Effects of omecamtiv mecarbil on failing human ventricular trabeculae and interaction with (-)-noradrenaline.

Abstract

Omecamtiv mecarbil (OM) is a novel medicine for systolic heart failure, targeting myosin to enhance cardiomyocyte performance. To assist translation to clinical practice we investigated OMs effect on explanted human failing hearts, specifically; contractile dynamics, interaction with the β1–adrenoceptor (AR) agonist (−)‐noradrenaline and spontaneous contractions. Left and right ventricular trabeculae from 13 explanted failing hearts, and trabeculae from 58 right atrial appendages of non‐failing hearts, were incubated with or without a single concentration of OM for 120 min. Time to peak force (TPF) and 50% relaxation (t 50%) were recorded. In other experiments, trabeculae were observed for spontaneous contractions and cumulative concentration‐effect curves were established to (−)‐noradrenaline at β1‐ARs in the absence or presence of OM. OM prolonged TPF and t 50% in ventricular trabeculae (600 nM, 2 µM, p < .001).
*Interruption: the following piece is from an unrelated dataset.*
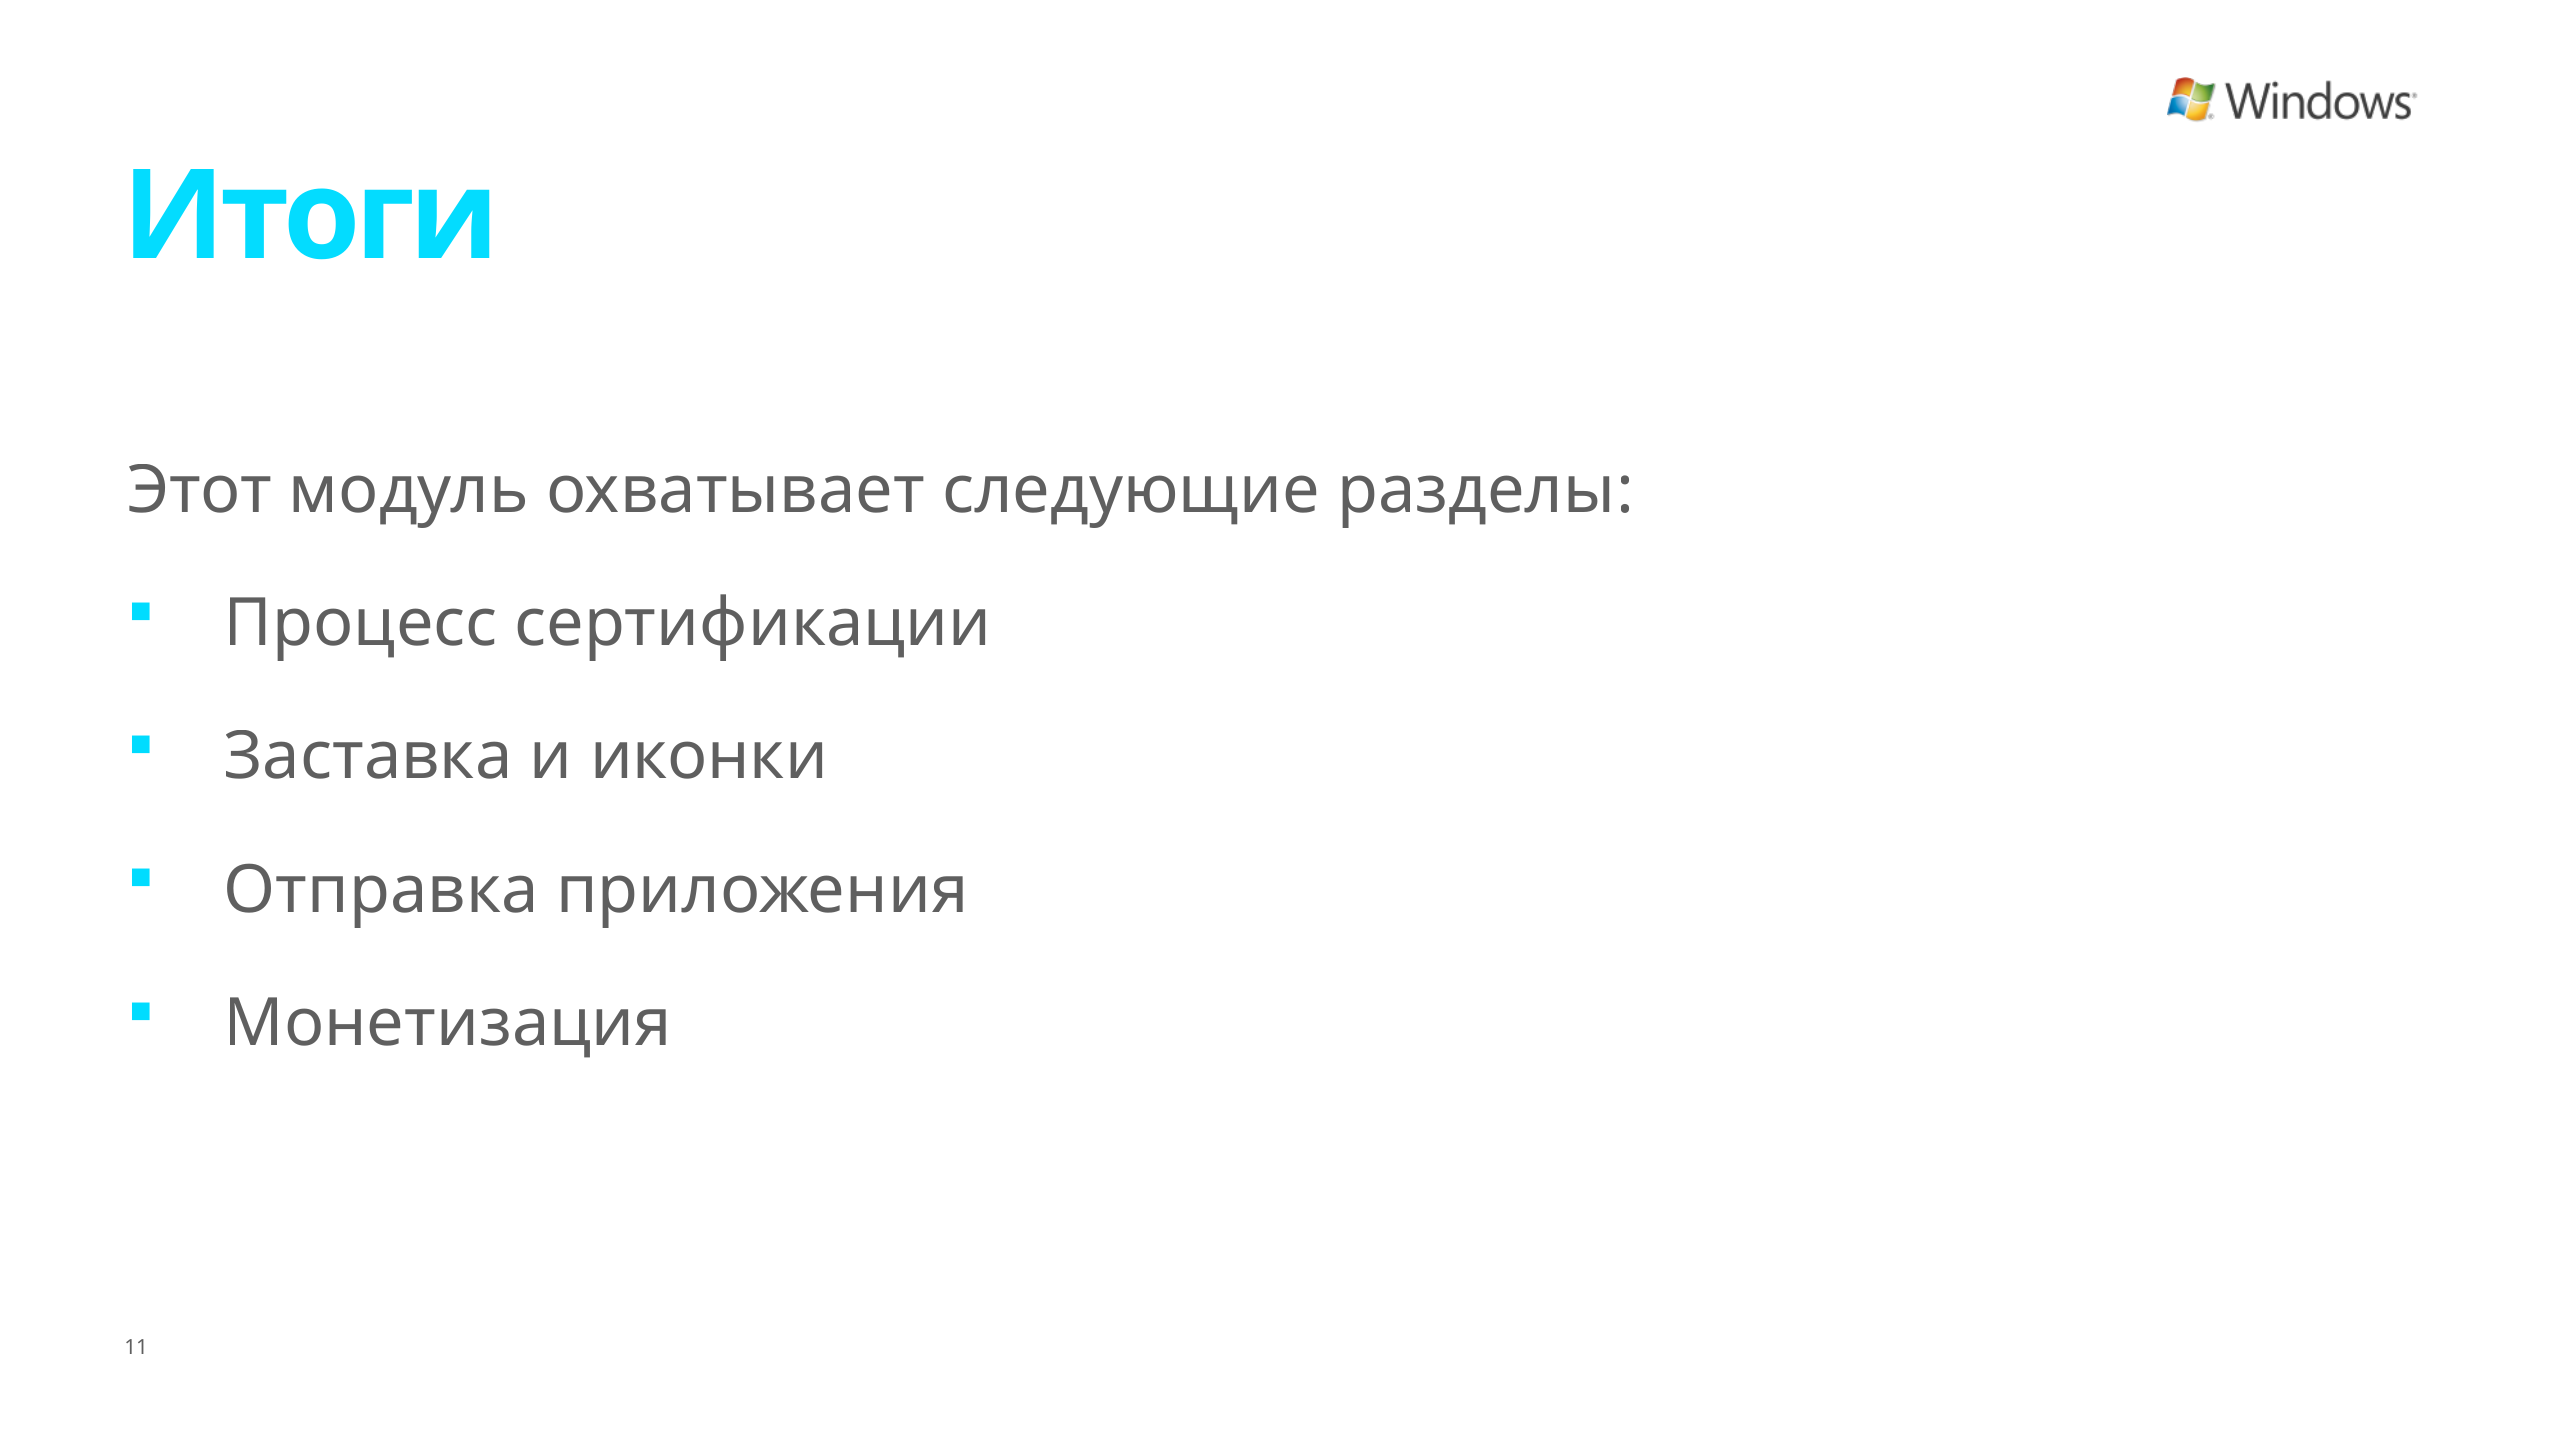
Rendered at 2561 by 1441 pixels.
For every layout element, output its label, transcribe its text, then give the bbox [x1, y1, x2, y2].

list Этот модуль охватывает следующие разделы: Процесс сертификации Заставка и иконки Отправка приложения Монетизация [127, 405, 2470, 1077]
title Итоги [122, 48, 2465, 286]
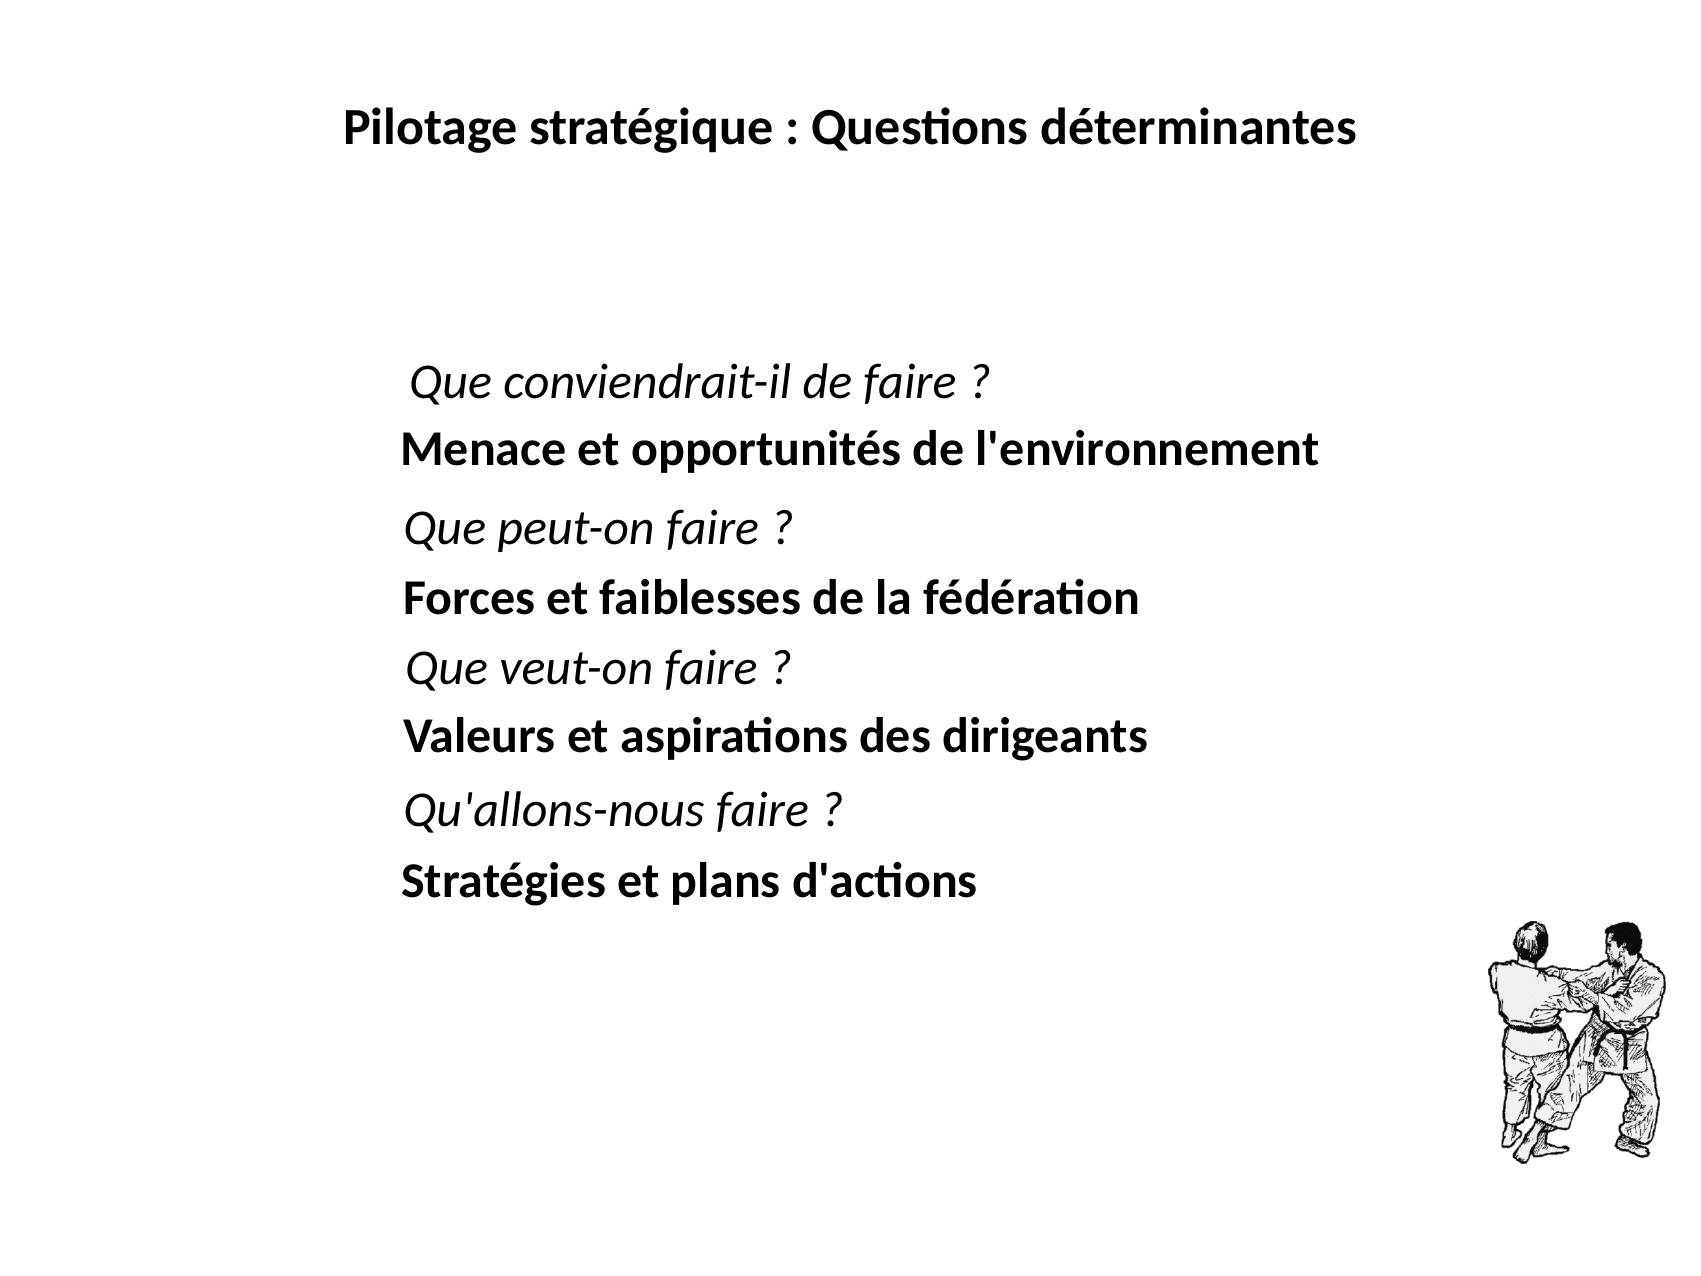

OM had no significant inotropic effect but reduced time dependent deterioration in contractile strength compared to control (p < .001). OM did not affect the generation of spontaneous contractions. The potency of (−)‐noradrenaline (pEC50 6.05 ± 0.10), for inotropic effect, was unchanged in the presence of OM 600 nM or 2 µM. Co‐incubation with (−)‐noradrenaline reduced TPF and t 50%, reversing the negative diastolic effects of OM. OM, at both 600 nM and 2 µM, preserved contractile force in left ventricular trabeculae, but imparted negative diastolic effects in trabeculae from human failing heart. (−)‐Noradrenaline reversed the negative diastolic effects, co‐administration may limit the titration of inotropes by reducing the threshold for ischemic side effects.